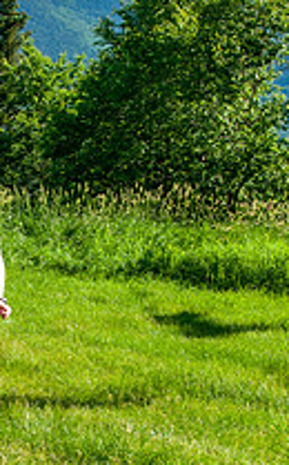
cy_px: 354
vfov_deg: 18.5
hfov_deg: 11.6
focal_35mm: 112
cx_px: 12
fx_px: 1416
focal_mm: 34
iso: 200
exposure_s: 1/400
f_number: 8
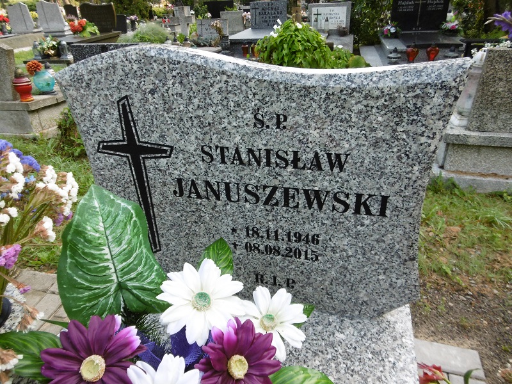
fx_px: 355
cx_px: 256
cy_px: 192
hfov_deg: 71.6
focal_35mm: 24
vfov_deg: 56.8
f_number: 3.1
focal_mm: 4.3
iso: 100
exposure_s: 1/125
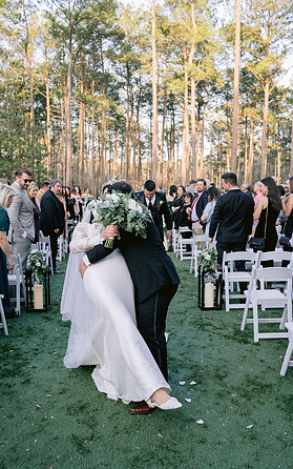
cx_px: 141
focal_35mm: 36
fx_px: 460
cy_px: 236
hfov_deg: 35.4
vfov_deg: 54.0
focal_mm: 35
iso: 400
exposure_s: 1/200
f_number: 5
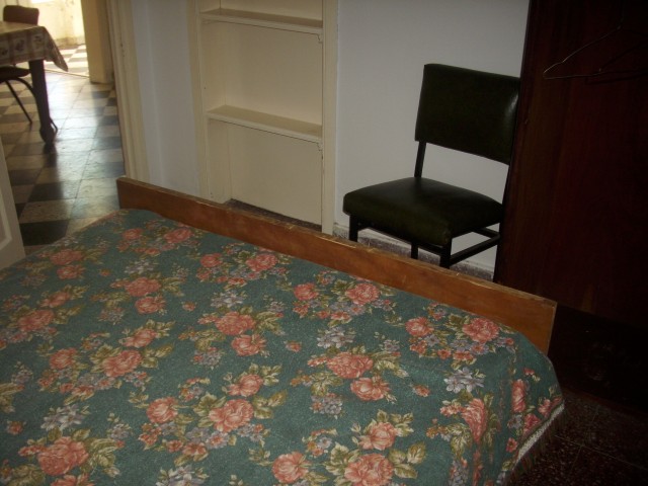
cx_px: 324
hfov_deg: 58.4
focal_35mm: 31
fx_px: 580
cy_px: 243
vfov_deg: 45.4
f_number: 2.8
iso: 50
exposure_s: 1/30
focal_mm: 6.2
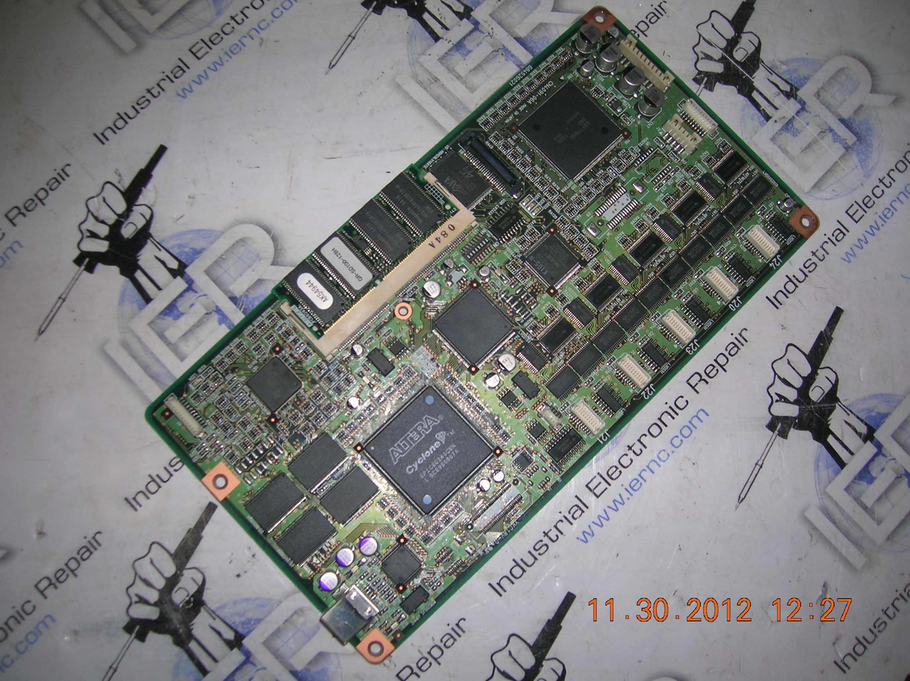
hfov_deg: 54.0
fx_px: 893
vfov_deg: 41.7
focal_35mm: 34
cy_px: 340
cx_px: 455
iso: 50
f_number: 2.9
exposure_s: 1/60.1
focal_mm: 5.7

**Task objective**
Find the line that contains "focal_mm: 6.2", then write out that line and every line after it through the end of the records, exactly. Leave the pictures out.

**Solution to the problem**
focal_mm: 6.2
hfov_deg: 54.0
fx_px: 893
vfov_deg: 41.7
focal_35mm: 34
cy_px: 340
cx_px: 455
iso: 50
f_number: 2.9
exposure_s: 1/60.1
focal_mm: 5.7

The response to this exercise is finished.